WHAT THE TASK ASKS
Express the records, from the start through the line containing "உதவியாளனாய்", as a two-column CSV with the columns record_text and answer. Give one row per record, with each field quoted and line breaks turned into spaces.

GIVEN ENTRIES
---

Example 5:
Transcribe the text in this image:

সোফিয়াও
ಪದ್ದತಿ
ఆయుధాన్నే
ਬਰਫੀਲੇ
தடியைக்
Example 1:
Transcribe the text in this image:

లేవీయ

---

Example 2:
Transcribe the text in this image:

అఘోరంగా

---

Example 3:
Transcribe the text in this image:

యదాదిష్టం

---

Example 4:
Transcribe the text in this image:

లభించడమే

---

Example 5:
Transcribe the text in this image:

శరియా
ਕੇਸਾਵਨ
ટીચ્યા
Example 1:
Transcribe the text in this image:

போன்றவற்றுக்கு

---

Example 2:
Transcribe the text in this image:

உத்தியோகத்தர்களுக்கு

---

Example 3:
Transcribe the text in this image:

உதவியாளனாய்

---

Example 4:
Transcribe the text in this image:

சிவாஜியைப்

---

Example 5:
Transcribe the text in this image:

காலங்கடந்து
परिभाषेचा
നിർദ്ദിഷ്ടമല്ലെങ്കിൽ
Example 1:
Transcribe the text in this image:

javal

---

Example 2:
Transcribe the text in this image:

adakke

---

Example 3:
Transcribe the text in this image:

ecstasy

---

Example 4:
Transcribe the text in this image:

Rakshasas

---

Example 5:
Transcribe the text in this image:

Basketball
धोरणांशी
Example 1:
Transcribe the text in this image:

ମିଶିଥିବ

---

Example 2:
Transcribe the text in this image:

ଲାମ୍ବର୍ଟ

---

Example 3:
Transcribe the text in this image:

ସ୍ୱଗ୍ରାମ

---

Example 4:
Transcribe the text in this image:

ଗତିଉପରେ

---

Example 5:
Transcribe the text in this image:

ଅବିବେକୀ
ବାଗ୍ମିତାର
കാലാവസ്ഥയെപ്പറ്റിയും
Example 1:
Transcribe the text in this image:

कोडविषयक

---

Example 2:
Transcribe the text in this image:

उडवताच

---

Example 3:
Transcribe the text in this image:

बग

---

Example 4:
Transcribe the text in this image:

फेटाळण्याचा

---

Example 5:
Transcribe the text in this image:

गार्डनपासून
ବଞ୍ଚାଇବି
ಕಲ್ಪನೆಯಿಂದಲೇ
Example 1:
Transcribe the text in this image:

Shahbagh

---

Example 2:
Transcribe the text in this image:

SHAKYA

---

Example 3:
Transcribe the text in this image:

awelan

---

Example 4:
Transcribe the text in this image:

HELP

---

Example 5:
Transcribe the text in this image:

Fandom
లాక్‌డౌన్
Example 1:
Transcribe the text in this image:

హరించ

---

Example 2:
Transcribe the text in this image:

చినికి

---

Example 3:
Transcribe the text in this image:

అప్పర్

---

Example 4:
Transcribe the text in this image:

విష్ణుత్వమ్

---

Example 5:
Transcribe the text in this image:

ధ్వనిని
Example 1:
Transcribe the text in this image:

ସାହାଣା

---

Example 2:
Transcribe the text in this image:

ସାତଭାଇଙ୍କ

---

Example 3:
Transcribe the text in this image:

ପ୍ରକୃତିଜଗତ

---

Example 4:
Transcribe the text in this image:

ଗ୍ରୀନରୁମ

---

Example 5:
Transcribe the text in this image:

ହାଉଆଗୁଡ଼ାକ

SOLUTION FOR THIS PROBLEM
record_text,answer
"--- Example 5: Transcribe the text in this image:","সোফিয়াও ಪದ್ದತಿ ఆయుధాన్నే ਬਰਫੀਲੇ தடியைக்"
"Example 1: Transcribe the text in this image:","లేవీయ"
"--- Example 2: Transcribe the text in this image:","అఘోరంగా"
"--- Example 3: Transcribe the text in this image:","యదాదిష్టం"
"--- Example 4: Transcribe the text in this image:","లభించడమే"
"--- Example 5: Transcribe the text in this image:","శరియా ਕੇਸਾਵਨ ટીચ્યા"
"Example 1: Transcribe the text in this image:","போன்றவற்றுக்கு"
"--- Example 2: Transcribe the text in this image:","உத்தியோகத்தர்களுக்கு"
"--- Example 3: Transcribe the text in this image:","உதவியாளனாய்"